NATURAL GAS

So, if coal is the problem, is natural gas the solution? Natural gas already plays a major role as a backup power supply for peak demand at coal-fired power plants. The Rawhide Energy Station, for example, has five gas turbines that can provide 388 MWe on a hot summer day to provide electricity for air conditioning (yes, we do need air conditioning in Colorado—at least we think we do! We can thank global warming for that.). Natural gas provides 27% of the energy production for the United States and contributes 24% to electricity production (Chapter 2). In principle, burning natural gas produces about half as much CO2 as an equivalent amount of coal, so a greater reliance on natural gas would at least reduce the prob­lem of CO2 production. But even if all coal-fired power plants in the United States were replaced by plants burning natural gas, they would release about one billion tons of CO2 yearly, which is still a major problem.

Natural gas was produced in geological times by anaerobic decay of organic matter that was then compressed and heated over eons.
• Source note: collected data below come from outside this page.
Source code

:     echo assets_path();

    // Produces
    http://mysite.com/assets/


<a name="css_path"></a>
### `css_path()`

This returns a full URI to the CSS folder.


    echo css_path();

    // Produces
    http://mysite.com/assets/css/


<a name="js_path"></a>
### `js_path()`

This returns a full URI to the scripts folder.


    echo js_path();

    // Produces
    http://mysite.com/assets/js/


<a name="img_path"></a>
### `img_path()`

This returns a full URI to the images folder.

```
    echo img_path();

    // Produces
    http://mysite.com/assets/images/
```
Slightly different condi­tions created coal, oil, and natural gas. Conventional natural gas rises through pores in permeable rock strata to form domes above oil reservoirs, usually one or two miles deep in the earth, and pure methane can be found even deeper (28). To form a dome containing natural gas, the permeable reservoir rock has to be sealed by an impermeable rock layer that traps the natural gas. In recent years, the tech­nology to develop unconventional sources of natural gas from layers of shale has greatly increased the availability of natural gas. Gas-rich shales are thick layers of rock that are buried deep in the earth. Shale is a type of rock with very small pores, so it serves both as a source and reservoir of natural gas. However, the gas cannot be released from the shale without fracturing the shale. This has led to one of the controversies about natural gas—hydraulic fracturing, or fracking.

Natural gas from wells consists of about 75% methane, a potent greenhouse gas in its own right (see Appendix A), but also contains higher order hydrocar­bons such as ethane, butane, and propane. The natural gas supplied to homes for heating and cooking and to power plants for electricity production is pro­cessed to greater than 93% methane. Methane is also produced from landfills as methanogenic bacteria decompose the organic material, and this is increasingly being collected to power small electrical plants. The other major source of meth­ane is from food digestion in livestock (don’t smoke around farting or belching cattle!). And, yes, we humans generate it too!